**** SUPPLIED MATERIAL ****

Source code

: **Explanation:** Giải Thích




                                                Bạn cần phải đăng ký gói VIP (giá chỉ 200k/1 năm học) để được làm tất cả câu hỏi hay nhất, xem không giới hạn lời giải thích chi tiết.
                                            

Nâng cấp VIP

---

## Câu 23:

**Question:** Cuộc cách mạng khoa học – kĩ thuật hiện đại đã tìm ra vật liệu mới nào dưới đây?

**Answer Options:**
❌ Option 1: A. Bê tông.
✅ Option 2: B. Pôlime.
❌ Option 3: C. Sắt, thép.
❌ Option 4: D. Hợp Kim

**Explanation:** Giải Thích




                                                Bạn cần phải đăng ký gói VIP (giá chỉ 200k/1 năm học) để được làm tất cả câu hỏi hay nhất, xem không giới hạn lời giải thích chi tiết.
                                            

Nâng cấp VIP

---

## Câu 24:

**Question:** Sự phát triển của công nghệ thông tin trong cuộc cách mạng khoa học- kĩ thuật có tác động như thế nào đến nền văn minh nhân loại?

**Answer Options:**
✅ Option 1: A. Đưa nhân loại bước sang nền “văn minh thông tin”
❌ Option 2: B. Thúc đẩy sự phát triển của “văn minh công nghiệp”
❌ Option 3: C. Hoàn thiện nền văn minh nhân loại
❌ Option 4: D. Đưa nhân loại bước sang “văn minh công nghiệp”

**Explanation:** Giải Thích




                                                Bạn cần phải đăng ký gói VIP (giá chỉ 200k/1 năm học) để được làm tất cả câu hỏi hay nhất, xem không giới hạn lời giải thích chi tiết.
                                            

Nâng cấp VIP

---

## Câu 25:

****

#### [WHAT IS EXPECTED]
Pull out each line of the material above that contains the word "sang".

#### [ANSWER SECTION]
✅ Option 1: A. Đưa nhân loại bước sang nền “văn minh thông tin”
❌ Option 4: D. Đưa nhân loại bước sang “văn minh công nghiệp”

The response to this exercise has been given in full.